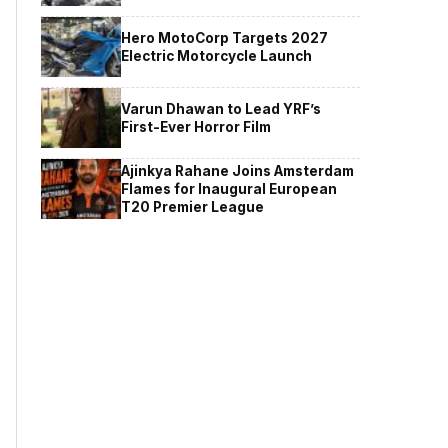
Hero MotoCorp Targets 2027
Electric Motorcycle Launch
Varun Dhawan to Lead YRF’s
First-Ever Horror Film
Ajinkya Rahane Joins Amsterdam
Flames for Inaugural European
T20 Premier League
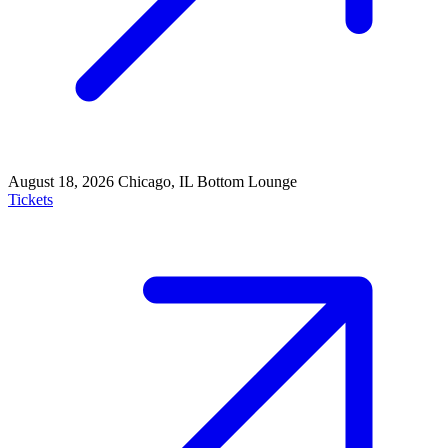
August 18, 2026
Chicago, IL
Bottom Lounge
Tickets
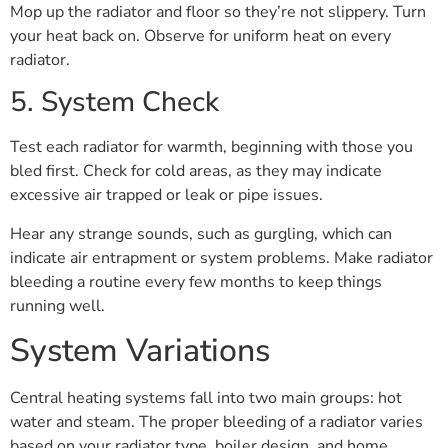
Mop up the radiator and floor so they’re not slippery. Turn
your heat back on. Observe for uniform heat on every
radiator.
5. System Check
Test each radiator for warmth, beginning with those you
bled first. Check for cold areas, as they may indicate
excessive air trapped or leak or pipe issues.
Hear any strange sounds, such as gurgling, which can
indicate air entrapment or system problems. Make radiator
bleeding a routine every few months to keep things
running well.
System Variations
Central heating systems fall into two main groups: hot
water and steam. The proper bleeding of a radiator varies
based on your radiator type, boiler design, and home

- - - - -

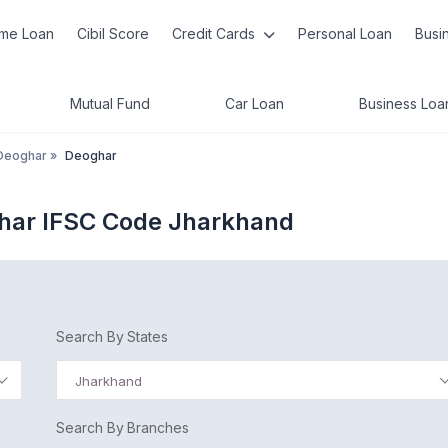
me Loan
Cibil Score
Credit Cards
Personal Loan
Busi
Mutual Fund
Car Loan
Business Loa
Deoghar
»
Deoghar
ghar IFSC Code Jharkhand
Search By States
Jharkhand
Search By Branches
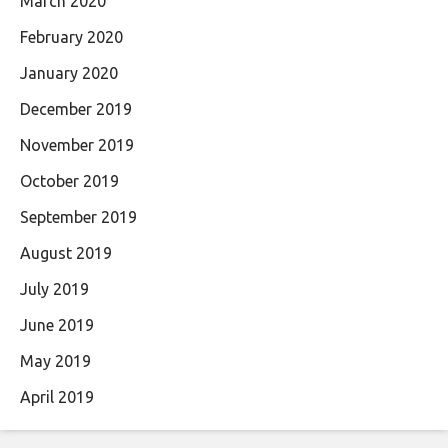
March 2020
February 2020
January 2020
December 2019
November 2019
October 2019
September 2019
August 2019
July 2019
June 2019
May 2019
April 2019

- - - - -

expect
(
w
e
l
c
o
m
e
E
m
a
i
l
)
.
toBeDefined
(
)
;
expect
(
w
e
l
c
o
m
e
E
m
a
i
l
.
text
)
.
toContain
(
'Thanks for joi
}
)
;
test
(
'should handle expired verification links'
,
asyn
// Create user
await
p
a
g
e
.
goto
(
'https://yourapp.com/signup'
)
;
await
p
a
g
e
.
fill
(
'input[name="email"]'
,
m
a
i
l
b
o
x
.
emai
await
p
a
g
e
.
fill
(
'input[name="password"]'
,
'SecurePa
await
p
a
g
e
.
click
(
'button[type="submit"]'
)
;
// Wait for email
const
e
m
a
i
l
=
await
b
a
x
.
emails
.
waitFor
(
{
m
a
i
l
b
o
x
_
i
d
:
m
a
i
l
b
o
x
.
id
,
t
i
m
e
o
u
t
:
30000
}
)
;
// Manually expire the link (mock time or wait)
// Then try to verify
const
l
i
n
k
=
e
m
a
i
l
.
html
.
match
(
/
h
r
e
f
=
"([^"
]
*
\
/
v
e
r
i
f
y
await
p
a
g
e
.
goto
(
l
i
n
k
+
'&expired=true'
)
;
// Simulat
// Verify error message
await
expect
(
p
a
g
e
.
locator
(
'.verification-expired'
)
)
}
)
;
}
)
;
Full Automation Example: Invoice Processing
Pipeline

- - - - -

Goal of the exercise
From the data above, copy each line that holds "name".

Answer section
'input[name="email"]'
'input[name="password"]'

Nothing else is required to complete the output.